Tribunal Administratif de Cergy-Pontoise — Décision N° TA95-2305668

vendredi 5 mai 2023

JuridictionTribunal Administratif de Cergy-Pontoise
SectionTribunal Administratif de Cergy-Pontoise
N° DossierTA95-2305668
TypeDécision
RecoursExcès de pouvoir
FormationReconduite à la frontière
Avocat requérantFERNANDEZ

Texte intégral

Vu la procédure suivante :

Par une requête enregistrée le 26 avril 2023, M. A B, demande au tribunal :

1°) de l'admettre à l'aide juridictionnelle provisoire ;

2°) d'annuler l'arrêté du 17 avril 2023 par lequel le préfet du Val-d'Oise l'a assigné à résidence dans le département du Val-d'Oise pour une durée de quarante-cinq jours.

Il soutient que la décision méconnait les stipulations de l'article 3 de la convention européenne de sauvegarde des droits de l'homme et des libertés fondamentales.
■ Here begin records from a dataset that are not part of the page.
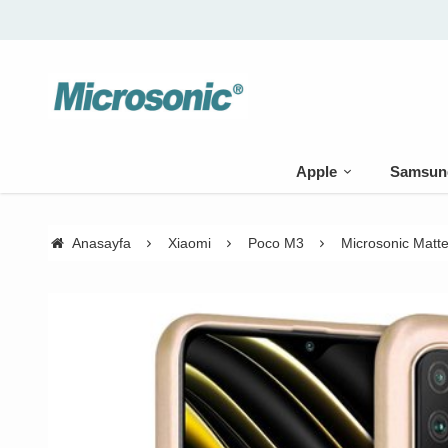
Apple
Samsun
Anasayfa
Xiaomi
Poco M3
Microsonic Matte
Par un mémoire en défense, enregistré le 3 mai 2023, le préfet du Val-d'Oise conclut au rejet de la requête et communique les pièces constitutives du dossier du requérant ;

Vu les autres pièces du dossier ;

Vu :

- la convention européenne de sauvegarde des droits de l'homme et des libertés fondamentales ;

- le code de l'entrée et du séjour des étrangers et du droit d'asile ;

- le code de justice administrative.

Les parties ont été régulièrement averties du jour de l'audience.

Après avoir entendu au cours de l'audience publique :

- le rapport de M. Dussuet, président du tribunal ;

- et les observations de Me Fernandez, avocat désigné d'office, pour M. B qui renonce aux conclusions présentées au titre de l'admission provisoire à l'aide juridictionnelle.
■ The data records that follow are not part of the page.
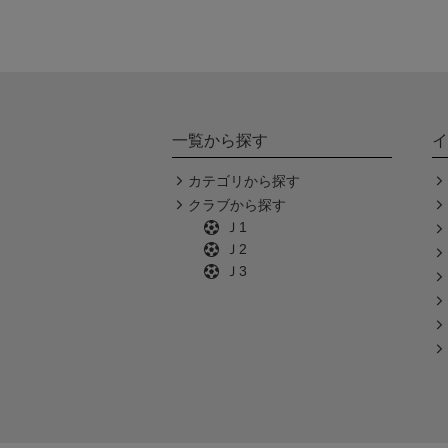
一覧から探す
イ
カテゴリから探す
クラブから探す
Ｊ1
Ｊ2
Ｊ3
- le préfet du Val-d'Oise n'étant ni présent ni représenté.

La clôture d'instruction a été prononcée à l'issue de l'audience.

Considérant ce qui suit :

1. M. A B, ressortissant pakistanais né le 6 août 1985, soutient être entré en France en 2012, et a déposé une demande d'asile qui a été rejetée par l'Office français de protection des réfugiés et apatrides puis par la Cour nationale du droit d'asile. Il a fait l'objet, le 8 mars 2023, d'un arrêté du préfet du Val d'Oise portant obligation de quitter le territoire français sans délai assorti d'une interdiction de retour sur le territoire français pour une durée de 2 ans. M. B n'a pas contesté cet arrêté. Par un arrêté du 17 avril 2023 dont M. B demande l'annulation, le préfet du Val-d'Oise l'a assigné à résidence dans le département du Val-d'Oise pour une durée de quarante-cinq jours.
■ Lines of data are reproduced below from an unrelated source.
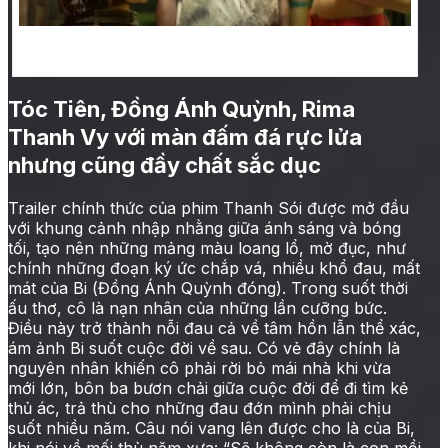
Tóc Tiên, Đồng Ánh Quỳnh, Rima Thanh Vy trong
phim Thanh sói
Tóc Tiên, Đồng Ánh Quỳnh, Rima
Thanh Vy với màn đấm đá rực lửa
nhưng cũng đầy chất sắc dục
Trailer chính thức của phim Thanh Sói được mở đầu
với khung cảnh nhập nhằng giữa ánh sáng và bóng
tối, tạo nên những mảng màu loang lổ, mờ đục, như
chính những đoạn ký ức chắp vá, nhiều khổ đau, mất
mát của Bi (Đồng Ánh Quỳnh đóng). Trong suốt thời
ấu thơ, cô là nạn nhân của những lần cưỡng bức.
Điều này trở thành nỗi đau cả về tâm hồn lẫn thể xác,
ám ảnh Bi suốt cuộc đời về sau. Có vẻ đây chính là
nguyên nhân khiến cô phải rời bỏ mái nhà khi vừa
mới lớn, bôn ba bươn chải giữa cuộc đời để đi tìm kẻ
thủ ác, trả thù cho những đau đớn mình phải chịu
suốt nhiều năm. Câu nói vang lên được cho là của Bi,
khi nói về mối thù năm xưa: “Sẽ không còn là con mồi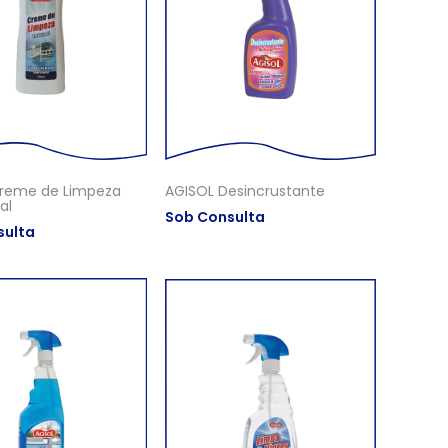
reme de Limpeza
AGISOL Desincrustante
al
Sob Consulta
sulta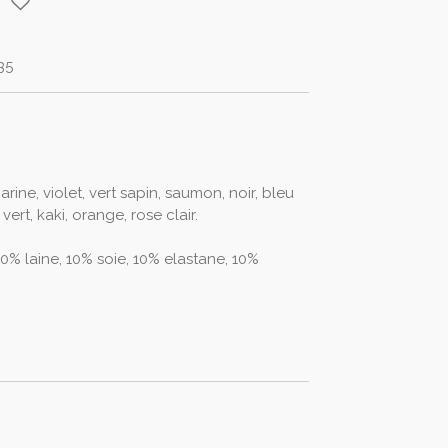
35
arine, violet, vert sapin, saumon, noir, bleu
ert, kaki, orange, rose clair.
0% laine, 10% soie, 10% elastane, 10%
Sur les conclusions à fin d'annulation :

2. En premier lieu, si M. B, célibataire et sans enfant soutient être entré en France en 2012, il ne verse aucun élément probant de nature à établir la réalité de ses allégations. Dans ces conditions, en se bornant à faire valoir que sa demande de titre de séjour est prête à être déposée et qu'il dispose d'une promesse d'embauche, le requérant n'est pas fondé à soutenir que la décision attaquée serait entachée d'une erreur manifeste d'appréciation.

3. En second lieu, aux termes de l'article 3 de la convention européenne des droits de l'homme : " Nul ne peut être soumis à la torture ni à des peines ou traitements inhumains ou dégradants. ".

4. Si M. B soutient qu'un retour au Pakistan l'exposerait à un risque de subir des traitements inhumains et dégradants en raison de la situation sécuritaire de ce pays, il ne verse aucun élément probant de nature à établir la réalité de ces allégations qui ont déjà été écartées par l'Office français de protection des réfugiés et apatrides puis par la Cour nationale du droit d'asile. Dans ces conditions, le moyen tiré de la méconnaissance des stipulations de l'article 3 de la convention européenne de sauvegarde des droits de l'homme doit être écarté.

5. Il résulte de tout ce qui précède que les conclusions à fin d'annulation de M. B doivent être rejetées.

D E C I D E :

Article 1er : La requête de M. B est rejetée.

Article 2 : Le présent jugement sera notifié à M. A B et au préfet du

Val-d'Oise.

Rendu public par mise à disposition au greffe le 5 mai 2023.

Le président du tribunal,

Signé

J-P. Dussuet La greffière,

Signé

O. El Moctar La République mande et ordonne au préfet du Val-d'Oise en ce qui le concerne ou à tous commissaires de justice à ce requis en ce qui concerne les voies de droit commun contre les parties privées, de pourvoir à l'exécution de la présente décision.